David Altmejd, artiste visuel de génie, et le chanteur Pierre Lapointe ont présenté, avec leur équipe multidisciplinaire, la première de leur Conte crépusculaire, mercredi soir, à la Galerie de l'UQAM: un spectacle diffus mais rempli de lumières.

Autant dire tout de suite que si la musique, le chant et les voix occupent une grande place dans cette performance de 40 minutes qui tient à la fois du théâtre et de l'opéra contemporain, l'installation du sculpteur montréalais David Altmejd en occupe le rôle principal.

C'est d'abord ce que les 125 spectateurs constatent en entrant dans la salle principale de la galerie de l'université. Altmejd a créé, sur un podium central, des îlots architecturaux reliés les uns aux autres, un lien qu'on ne saisit qu'au fur et à mesure que le conte se déploie.

Ces îlots sont constitués de structures en plexiglas où l'on distingue notamment des libellules aux ailes diaphanes reposant sur des sortes de pylones et des cristaux de type quartzique décorant l'ensemble du podium.

L'histoire, qui se déroule «dans un futur lointain», est celle d'un roi (Pierre Lapointe) qui va mourir et céder sa place au jeune prince (Sacha Jean-Claude) soutenu par la Reine mère (Émilie Laforest).

Conte crépusculaire débute par un solo aérien de Philippe Brault, le bassiste de Lapointe, mais pas à la basse: au tuyau de plexiglas frôlant un fil attaché au plafond et qui vibre grâce à une plaque tournante.

On est dans un monde contemporain voire futuriste et on va y rester avec le Quatuor Molinari qui interprète avec brio la musique de Yannick Plamondon et Pierre Lapointe.

La musique a même parfois des accents baroques lorsque s'y greffent les voix pures et de tessiture de soprano d'Émilie Laforest et du jeune Petit chanteur du Mont-Royal, l'excellent Sacha Jean-Claude.

Le prince intervient ensuite dans la structure créée par David Altmejd pour en extraire un elixir. On commence à comprendre alors à quelle fin l'artiste visuel a créé ces architectures transparentes et tous ces déversoirs, démontrant la qualité de sa maîtrise de l'espace et le génie de ses constructions.

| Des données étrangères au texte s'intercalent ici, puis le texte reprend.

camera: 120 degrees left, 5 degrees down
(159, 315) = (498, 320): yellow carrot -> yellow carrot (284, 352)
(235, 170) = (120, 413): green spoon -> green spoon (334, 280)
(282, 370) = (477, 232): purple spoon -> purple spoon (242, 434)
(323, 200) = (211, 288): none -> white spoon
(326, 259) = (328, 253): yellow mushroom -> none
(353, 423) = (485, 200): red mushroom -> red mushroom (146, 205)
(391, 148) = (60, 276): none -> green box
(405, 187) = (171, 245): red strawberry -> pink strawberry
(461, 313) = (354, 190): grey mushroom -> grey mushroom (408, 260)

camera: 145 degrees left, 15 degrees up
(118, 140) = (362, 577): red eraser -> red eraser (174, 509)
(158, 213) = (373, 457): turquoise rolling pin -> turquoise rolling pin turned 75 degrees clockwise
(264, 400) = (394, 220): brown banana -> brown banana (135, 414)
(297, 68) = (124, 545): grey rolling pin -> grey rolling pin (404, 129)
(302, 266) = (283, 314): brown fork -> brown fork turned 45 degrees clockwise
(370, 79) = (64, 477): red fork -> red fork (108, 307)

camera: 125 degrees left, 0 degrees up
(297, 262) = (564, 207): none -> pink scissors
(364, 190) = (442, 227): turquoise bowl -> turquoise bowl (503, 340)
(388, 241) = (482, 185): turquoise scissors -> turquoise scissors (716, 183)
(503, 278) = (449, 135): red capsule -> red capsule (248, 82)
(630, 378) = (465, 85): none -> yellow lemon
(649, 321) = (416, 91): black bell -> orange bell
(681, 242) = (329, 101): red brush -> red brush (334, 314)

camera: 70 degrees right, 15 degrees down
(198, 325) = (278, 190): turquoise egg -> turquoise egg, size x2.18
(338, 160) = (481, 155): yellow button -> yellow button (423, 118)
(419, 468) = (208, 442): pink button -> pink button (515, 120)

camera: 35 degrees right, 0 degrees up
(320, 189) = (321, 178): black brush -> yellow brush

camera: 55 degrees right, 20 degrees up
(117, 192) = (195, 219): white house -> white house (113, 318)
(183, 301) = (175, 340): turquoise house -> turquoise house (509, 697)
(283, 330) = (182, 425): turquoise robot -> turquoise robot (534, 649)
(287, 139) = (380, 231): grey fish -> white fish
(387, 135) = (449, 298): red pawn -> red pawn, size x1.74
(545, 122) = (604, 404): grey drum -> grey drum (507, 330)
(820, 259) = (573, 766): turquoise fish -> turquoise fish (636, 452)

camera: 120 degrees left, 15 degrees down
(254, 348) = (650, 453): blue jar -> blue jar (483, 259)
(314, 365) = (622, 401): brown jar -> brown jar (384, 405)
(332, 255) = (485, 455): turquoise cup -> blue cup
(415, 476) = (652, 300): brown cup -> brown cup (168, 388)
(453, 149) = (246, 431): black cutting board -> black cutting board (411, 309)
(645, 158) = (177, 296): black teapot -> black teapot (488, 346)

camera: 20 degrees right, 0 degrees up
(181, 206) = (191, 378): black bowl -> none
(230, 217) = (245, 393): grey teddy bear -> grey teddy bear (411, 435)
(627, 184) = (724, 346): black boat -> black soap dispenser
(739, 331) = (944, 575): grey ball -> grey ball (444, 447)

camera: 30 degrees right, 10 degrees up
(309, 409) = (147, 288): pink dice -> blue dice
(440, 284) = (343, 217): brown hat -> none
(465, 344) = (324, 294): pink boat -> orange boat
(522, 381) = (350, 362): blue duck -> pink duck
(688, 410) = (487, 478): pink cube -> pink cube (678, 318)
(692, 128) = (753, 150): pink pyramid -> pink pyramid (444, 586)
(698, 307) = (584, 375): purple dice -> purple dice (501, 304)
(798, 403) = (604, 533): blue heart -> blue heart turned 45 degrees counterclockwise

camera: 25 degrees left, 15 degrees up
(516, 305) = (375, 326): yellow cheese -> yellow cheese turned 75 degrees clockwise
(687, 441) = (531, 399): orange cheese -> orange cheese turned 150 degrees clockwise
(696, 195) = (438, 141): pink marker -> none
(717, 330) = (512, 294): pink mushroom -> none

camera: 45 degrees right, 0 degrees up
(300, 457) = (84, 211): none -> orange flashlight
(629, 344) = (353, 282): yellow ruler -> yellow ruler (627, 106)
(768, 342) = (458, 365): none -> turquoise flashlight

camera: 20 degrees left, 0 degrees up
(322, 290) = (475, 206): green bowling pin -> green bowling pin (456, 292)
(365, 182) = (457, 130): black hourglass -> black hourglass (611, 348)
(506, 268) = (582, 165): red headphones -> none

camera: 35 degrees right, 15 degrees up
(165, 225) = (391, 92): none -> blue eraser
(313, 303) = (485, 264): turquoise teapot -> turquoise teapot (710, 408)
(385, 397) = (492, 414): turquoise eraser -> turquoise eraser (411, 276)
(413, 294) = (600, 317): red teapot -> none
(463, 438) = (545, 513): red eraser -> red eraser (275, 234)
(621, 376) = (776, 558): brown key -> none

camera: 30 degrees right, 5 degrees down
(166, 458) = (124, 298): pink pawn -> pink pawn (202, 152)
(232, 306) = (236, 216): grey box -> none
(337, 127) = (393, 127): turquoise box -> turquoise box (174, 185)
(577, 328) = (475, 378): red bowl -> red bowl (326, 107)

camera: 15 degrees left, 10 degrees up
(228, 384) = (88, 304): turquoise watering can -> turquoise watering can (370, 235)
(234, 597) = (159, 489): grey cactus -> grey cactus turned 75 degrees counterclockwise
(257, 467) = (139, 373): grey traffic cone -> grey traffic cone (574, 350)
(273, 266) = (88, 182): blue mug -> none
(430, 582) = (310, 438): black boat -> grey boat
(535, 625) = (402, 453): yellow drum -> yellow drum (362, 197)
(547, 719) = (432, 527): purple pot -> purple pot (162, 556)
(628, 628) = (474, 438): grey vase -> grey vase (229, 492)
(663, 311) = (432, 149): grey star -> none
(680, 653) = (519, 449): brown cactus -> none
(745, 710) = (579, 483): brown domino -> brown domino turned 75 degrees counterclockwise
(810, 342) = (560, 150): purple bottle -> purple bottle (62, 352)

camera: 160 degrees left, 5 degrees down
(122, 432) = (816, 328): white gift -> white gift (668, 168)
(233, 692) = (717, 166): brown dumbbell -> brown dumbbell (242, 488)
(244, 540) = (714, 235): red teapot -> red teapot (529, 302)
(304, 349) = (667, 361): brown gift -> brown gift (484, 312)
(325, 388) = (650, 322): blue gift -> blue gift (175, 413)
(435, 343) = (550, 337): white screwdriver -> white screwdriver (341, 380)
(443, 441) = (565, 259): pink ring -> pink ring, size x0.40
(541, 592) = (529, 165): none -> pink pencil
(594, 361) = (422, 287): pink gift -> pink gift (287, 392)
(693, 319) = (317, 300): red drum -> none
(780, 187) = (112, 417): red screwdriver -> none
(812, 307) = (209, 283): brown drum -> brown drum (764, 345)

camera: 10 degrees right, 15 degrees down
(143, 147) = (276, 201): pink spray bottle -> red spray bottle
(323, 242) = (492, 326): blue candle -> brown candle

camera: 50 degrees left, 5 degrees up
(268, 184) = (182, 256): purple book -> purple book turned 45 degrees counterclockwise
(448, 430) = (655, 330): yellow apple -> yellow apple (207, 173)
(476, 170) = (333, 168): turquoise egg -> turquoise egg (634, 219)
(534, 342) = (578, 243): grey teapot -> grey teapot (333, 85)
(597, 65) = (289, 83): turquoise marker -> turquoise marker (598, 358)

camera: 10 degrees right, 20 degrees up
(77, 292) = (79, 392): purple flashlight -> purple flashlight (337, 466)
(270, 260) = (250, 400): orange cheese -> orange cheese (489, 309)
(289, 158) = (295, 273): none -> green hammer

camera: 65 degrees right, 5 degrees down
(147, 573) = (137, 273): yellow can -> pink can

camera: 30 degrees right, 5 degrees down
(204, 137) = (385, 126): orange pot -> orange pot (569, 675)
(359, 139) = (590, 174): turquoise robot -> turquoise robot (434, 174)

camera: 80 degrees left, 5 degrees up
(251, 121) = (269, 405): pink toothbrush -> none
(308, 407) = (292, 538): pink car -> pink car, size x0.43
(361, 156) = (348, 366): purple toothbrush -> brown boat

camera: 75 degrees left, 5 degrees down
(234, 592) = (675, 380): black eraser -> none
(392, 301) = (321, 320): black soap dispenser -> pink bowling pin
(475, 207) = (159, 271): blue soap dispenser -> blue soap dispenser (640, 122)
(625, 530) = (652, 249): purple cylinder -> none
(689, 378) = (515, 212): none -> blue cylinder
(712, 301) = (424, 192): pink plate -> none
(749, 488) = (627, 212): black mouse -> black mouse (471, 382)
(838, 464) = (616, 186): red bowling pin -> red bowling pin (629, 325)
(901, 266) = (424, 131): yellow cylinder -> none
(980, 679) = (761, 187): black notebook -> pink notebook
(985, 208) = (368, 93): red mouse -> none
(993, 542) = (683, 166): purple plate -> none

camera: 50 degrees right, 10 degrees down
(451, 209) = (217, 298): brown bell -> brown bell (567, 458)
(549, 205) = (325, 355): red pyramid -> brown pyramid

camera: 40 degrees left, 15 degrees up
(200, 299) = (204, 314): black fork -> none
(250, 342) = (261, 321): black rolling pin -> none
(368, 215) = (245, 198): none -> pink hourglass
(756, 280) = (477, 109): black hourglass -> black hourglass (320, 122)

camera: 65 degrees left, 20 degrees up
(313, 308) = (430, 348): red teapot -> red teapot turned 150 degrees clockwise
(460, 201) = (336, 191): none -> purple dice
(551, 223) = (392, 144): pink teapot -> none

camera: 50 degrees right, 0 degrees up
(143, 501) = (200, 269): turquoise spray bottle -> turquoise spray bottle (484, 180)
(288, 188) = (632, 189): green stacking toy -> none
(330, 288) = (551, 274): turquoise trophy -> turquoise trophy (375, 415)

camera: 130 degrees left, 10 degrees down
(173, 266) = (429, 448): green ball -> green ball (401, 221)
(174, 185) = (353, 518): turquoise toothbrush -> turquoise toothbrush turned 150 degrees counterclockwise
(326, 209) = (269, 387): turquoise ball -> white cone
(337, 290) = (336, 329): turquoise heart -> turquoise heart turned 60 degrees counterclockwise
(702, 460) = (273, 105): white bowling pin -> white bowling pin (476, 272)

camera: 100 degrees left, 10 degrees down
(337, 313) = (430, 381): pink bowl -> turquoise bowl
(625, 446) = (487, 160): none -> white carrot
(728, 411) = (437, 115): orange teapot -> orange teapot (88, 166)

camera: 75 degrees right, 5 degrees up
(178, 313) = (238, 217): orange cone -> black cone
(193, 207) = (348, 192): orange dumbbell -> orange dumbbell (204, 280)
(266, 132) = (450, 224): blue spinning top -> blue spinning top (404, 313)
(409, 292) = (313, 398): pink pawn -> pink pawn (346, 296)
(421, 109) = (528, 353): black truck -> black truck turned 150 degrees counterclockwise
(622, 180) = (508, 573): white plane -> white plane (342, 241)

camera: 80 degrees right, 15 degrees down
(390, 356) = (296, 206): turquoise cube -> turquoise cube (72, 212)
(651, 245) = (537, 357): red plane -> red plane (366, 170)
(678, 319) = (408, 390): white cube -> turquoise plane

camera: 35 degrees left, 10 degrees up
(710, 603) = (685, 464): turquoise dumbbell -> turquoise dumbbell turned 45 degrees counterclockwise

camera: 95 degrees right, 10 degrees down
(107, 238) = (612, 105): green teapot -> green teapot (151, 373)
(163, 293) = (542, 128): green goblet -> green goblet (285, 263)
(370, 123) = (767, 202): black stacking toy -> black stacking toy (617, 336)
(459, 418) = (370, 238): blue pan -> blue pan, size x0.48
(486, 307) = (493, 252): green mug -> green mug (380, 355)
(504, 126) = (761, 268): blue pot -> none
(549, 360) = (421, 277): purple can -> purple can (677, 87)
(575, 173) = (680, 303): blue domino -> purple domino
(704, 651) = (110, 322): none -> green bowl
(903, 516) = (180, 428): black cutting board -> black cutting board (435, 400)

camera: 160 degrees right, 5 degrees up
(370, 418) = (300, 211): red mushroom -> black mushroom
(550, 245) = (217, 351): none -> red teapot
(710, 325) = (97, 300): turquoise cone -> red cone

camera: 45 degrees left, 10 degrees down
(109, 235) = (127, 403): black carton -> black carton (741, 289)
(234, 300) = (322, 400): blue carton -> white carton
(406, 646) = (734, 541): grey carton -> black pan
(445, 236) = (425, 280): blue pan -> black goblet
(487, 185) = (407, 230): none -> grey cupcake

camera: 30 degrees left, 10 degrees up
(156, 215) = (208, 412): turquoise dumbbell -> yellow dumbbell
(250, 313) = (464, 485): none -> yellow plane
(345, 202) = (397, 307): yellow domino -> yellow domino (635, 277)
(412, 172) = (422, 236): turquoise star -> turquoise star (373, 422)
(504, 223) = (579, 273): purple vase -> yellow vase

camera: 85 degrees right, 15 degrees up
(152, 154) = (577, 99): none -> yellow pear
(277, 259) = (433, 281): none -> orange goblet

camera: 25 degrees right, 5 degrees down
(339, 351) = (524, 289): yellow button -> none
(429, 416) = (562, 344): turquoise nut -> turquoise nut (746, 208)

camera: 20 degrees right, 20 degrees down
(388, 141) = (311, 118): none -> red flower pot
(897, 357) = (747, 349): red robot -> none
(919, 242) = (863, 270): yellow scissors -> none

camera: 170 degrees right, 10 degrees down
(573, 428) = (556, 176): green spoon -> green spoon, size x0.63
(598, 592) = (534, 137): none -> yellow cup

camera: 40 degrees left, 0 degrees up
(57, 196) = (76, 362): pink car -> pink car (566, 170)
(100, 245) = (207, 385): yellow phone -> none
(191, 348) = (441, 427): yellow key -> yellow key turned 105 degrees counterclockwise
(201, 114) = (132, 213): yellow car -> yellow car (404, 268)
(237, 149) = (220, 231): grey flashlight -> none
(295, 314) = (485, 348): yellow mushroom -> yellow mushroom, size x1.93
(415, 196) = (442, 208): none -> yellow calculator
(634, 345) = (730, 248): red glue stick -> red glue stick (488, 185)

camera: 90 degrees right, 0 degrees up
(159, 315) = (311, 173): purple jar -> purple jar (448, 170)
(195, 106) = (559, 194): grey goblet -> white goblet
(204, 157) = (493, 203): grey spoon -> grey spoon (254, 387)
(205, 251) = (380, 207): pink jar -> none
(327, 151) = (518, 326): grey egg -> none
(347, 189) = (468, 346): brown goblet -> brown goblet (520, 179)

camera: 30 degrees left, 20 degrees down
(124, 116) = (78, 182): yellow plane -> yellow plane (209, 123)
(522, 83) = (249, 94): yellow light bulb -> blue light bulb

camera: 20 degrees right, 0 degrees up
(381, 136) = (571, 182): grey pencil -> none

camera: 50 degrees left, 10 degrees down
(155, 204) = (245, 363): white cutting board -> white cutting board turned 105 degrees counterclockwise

Accroupi dans un coin, Pierre Lapointe se lève et se met à chanter la véracité de la prophétie: le roi se meurt.

La mise en scène plutôt statique est équilibrée par les mouvements des structures qu'actionne David Altmejd. La scène finale de la cérémonie du passage et de l'envol du roi vers d'autres cieux était la mieux rendue.

Le torse couvert de tatouages, Pierre Lapointe est enfermé dans une sorte de sarcophage qui se transforme sous nos yeux, devenant une sorte de cocon ailé grâce au déploiement de fils multicolores.

Pour bien apercevoir chaque intervention des acteurs de ce tableau en mouvement, le spectateur (qui est debout) a avantage à bouger dans la salle pour pouvoir changer d'angle de vision, profitant également des miroirs muraux qui offrent d'autres perspectives.

Si le spectacle n'est pas long, il met du temps à prendre une certaine intensité et la fin arrive trop vite. Chaque soirée étant unique, gageons que les prochaines représentations de Conte crépusculaire (à guichets fermés jusqu'à samedi) y gagneront en clarté et en densité.